Regarding anxiety, our study found the significant association between anxiety and other variables such as current living status, educational status, satisfaction towards current treatment, medicine adherence, and history of mental problem in family. Furthermore, these variables were identified as significant factors associated with anxiety in the regression analysis model. Similarly, another study also showed the consistent results where anxiety was associated with family history of chronic diseases and compliance with diabetes management [10]. However, Ahmad et al. revealed contrasting results where educational level was not significantly associated with the anxiety of patients [25]. In our study, comorbidity was not significant in bivariate analysis as well as regression model, whereas other studies reported the positive association between anxiety and presence of comorbid diseases [10, 26]. This difference in results might be due to varied nature of healthcare systems of the countries and nature of patients included in the study.

This study adds to the dearth of information available regarding anxiety and depression among hospitalized patients with type 2 diabetes mellitus in Nepal. Despite this, it has certain limitations: (i) it is a cross-sectional study which could not explore the causal relationship between anxiety and depression with other associated factors; (ii) this study was conducted among diabetes patients who were admitted in tertiary care hospital setting which may itself mean higher anxiety and depression; (iii) it did not exclude the patients with chronic complications which might have influenced the study findings. Considering these limitations, this study suggested that the coexisting anxiety and depression in diabetes patients needs to be screened regularly in the healthcare settings to enhance the efficacy of treatment regimens and reduce an additional burden on diabetes patients.

5. Conclusions

Depression and anxiety are high among the admitted patients suffering from type 2 diabetes mellitus. Many factors such as educational status, current living status, smoking status, medication adherence, satisfaction toward current treatment, and history of mental problem in the family are associated with anxiety and depression. Hence, there is a need to develop an integrated care model to manage these morbidities associated with diabetes mellitus.

6. Recommendations

Routine screening and counselling by nurses working in medical departments and regular visits by psychiatrists are recommended for the early detection and treatment of anxiety and depression among diabetes patients admitted in healthcare settings. Many factors are associated with anxiety and depression so these factors are needed to be considered while planning and implementing the program for the risk groups.

Data Availability

The datasets used and/or analyzed during the current study are available from the corresponding author upon request.

Ethical Approval

Ethical approval was obtained from the Chitwan Medical College Institutional Review Committee (CMC-IRC).

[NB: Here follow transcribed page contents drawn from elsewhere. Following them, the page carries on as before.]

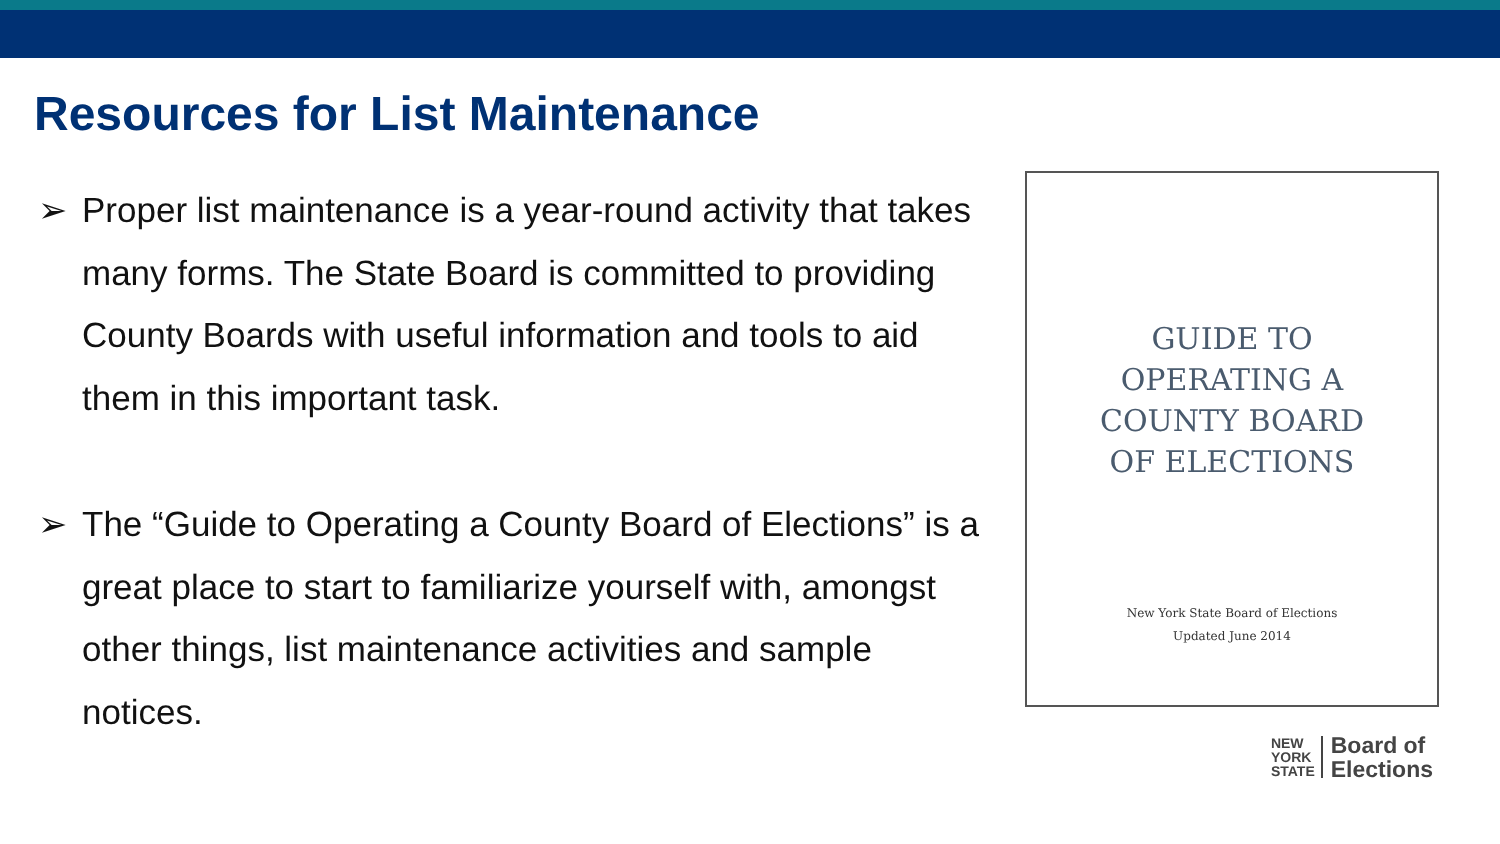Resources for List Maintenance
➢ Proper list maintenance is a year-round activity that takes many forms. The State Board is committed to providing County Boards with useful information and tools to aid them in this important task.
➢ The “Guide to Operating a County Board of Elections” is a great place to start to familiarize yourself with, amongst other things, list maintenance activities and sample notices.
GUIDE TO
OPERATING A
COUNTY BOARD
OF ELECTIONS
New York State Board of Elections
Updated June 2014
NEW
YORK
STATE
Board of
Elections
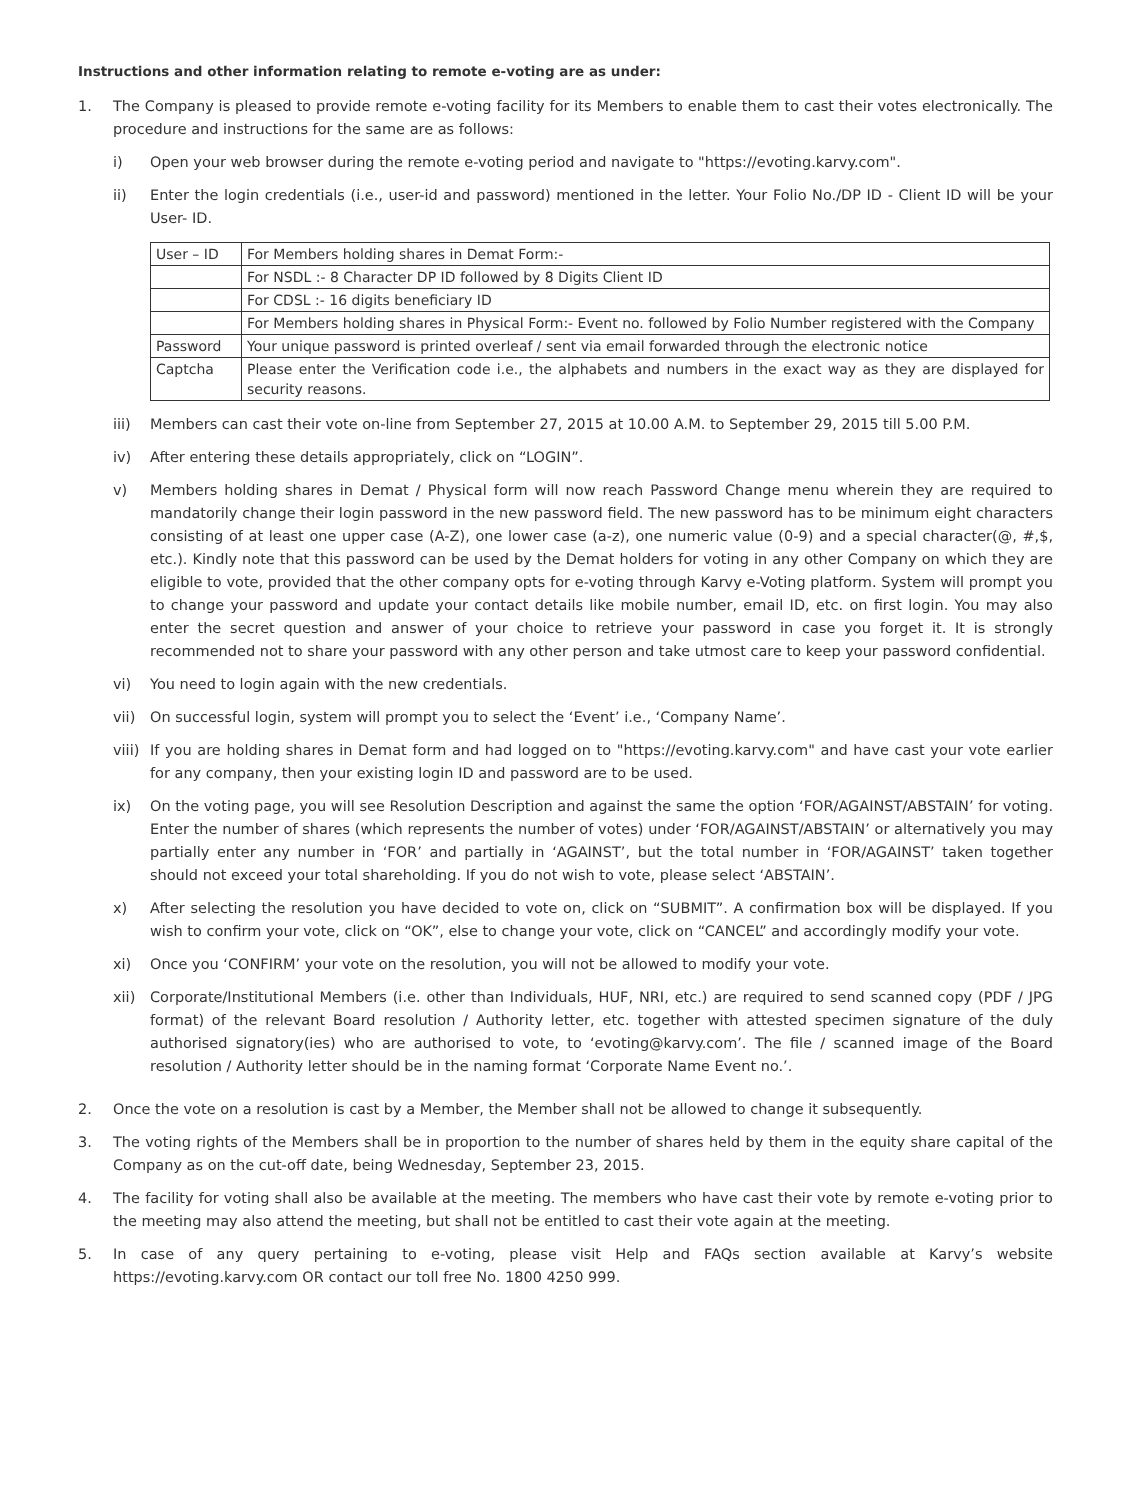Instructions and other information relating to remote e-voting are as under:
1. The Company is pleased to provide remote e-voting facility for its Members to enable them to cast their votes electronically. The procedure and instructions for the same are as follows:
i) Open your web browser during the remote e-voting period and navigate to "https://evoting.karvy.com".
ii) Enter the login credentials (i.e., user-id and password) mentioned in the letter. Your Folio No./DP ID - Client ID will be your User- ID.
| User – ID | For Members holding shares in Demat Form:- |
| | For NSDL :- 8 Character DP ID followed by 8 Digits Client ID |
| | For CDSL :- 16 digits beneficiary ID |
| | For Members holding shares in Physical Form:- Event no. followed by Folio Number registered with the Company |
| Password | Your unique password is printed overleaf / sent via email forwarded through the electronic notice |
| Captcha | Please enter the Verification code i.e., the alphabets and numbers in the exact way as they are displayed for security reasons. |
iii) Members can cast their vote on-line from September 27, 2015 at 10.00 A.M. to September 29, 2015 till 5.00 P.M.
iv) After entering these details appropriately, click on “LOGIN”.
v) Members holding shares in Demat / Physical form will now reach Password Change menu wherein they are required to mandatorily change their login password in the new password field. The new password has to be minimum eight characters consisting of at least one upper case (A-Z), one lower case (a-z), one numeric value (0-9) and a special character(@, #,$, etc.). Kindly note that this password can be used by the Demat holders for voting in any other Company on which they are eligible to vote, provided that the other company opts for e-voting through Karvy e-Voting platform. System will prompt you to change your password and update your contact details like mobile number, email ID, etc. on first login. You may also enter the secret question and answer of your choice to retrieve your password in case you forget it. It is strongly recommended not to share your password with any other person and take utmost care to keep your password confidential.
vi) You need to login again with the new credentials.
vii) On successful login, system will prompt you to select the ‘Event’ i.e., ‘Company Name’.
viii)
If you are holding shares in Demat form and had logged on to "https://evoting.karvy.com" and have cast your vote earlier for any company, then your existing login ID and password are to be used.
ix) On the voting page, you will see Resolution Description and against the same the option ‘FOR/AGAINST/ABSTAIN’ for voting. Enter the number of shares (which represents the number of votes) under ‘FOR/AGAINST/ABSTAIN’ or alternatively you may partially enter any number in ‘FOR’ and partially in ‘AGAINST’, but the total number in ‘FOR/AGAINST’ taken together should not exceed your total shareholding. If you do not wish to vote, please select ‘ABSTAIN’.
x) After selecting the resolution you have decided to vote on, click on “SUBMIT”. A confirmation box will be displayed. If you wish to confirm your vote, click on “OK”, else to change your vote, click on “CANCEL” and accordingly modify your vote.
xi) Once you ‘CONFIRM’ your vote on the resolution, you will not be allowed to modify your vote.
xii) Corporate/Institutional Members (i.e. other than Individuals, HUF, NRI, etc.) are required to send scanned copy (PDF / JPG format) of the relevant Board resolution / Authority letter, etc. together with attested specimen signature of the duly authorised signatory(ies) who are authorised to vote, to ‘evoting@karvy.com’. The file / scanned image of the Board resolution / Authority letter should be in the naming format ‘Corporate Name Event no.’.
2. Once the vote on a resolution is cast by a Member, the Member shall not be allowed to change it subsequently.
3. The voting rights of the Members shall be in proportion to the number of shares held by them in the equity share capital of the Company as on the cut-off date, being Wednesday, September 23, 2015.
4. The facility for voting shall also be available at the meeting. The members who have cast their vote by remote e-voting prior to the meeting may also attend the meeting, but shall not be entitled to cast their vote again at the meeting.
5. In case of any query pertaining to e-voting, please visit Help and FAQs section available at Karvy’s website https://evoting.karvy.com OR contact our toll free No. 1800 4250 999.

Participants were enrolled after obtaining written informed consent.

Conflicts of Interest

The authors declare that there are no conflicts of interest.

Authors’ Contributions

KS provided the concept, designed and executed the study, interpreted the data, and prepared the report of the study. SA provided an input on concept design and collection of data for the study. GD contributed to data management and analysis. APB and MS contributed to report preparation. All authors read and approved the final paper.

Acknowledgments

The authors thank the management of Chitwan Medical College, Department of Medicine and Psychiatry, for their kind cooperation during data collection period. The authors are also grateful to University Grant Commission for financial support. Last but not least, the authors are thankful to all participants, for their kind support and participation. This study was supported by the University Grant Commission, Sanothimi, Bhaktapur, as a faculty research project.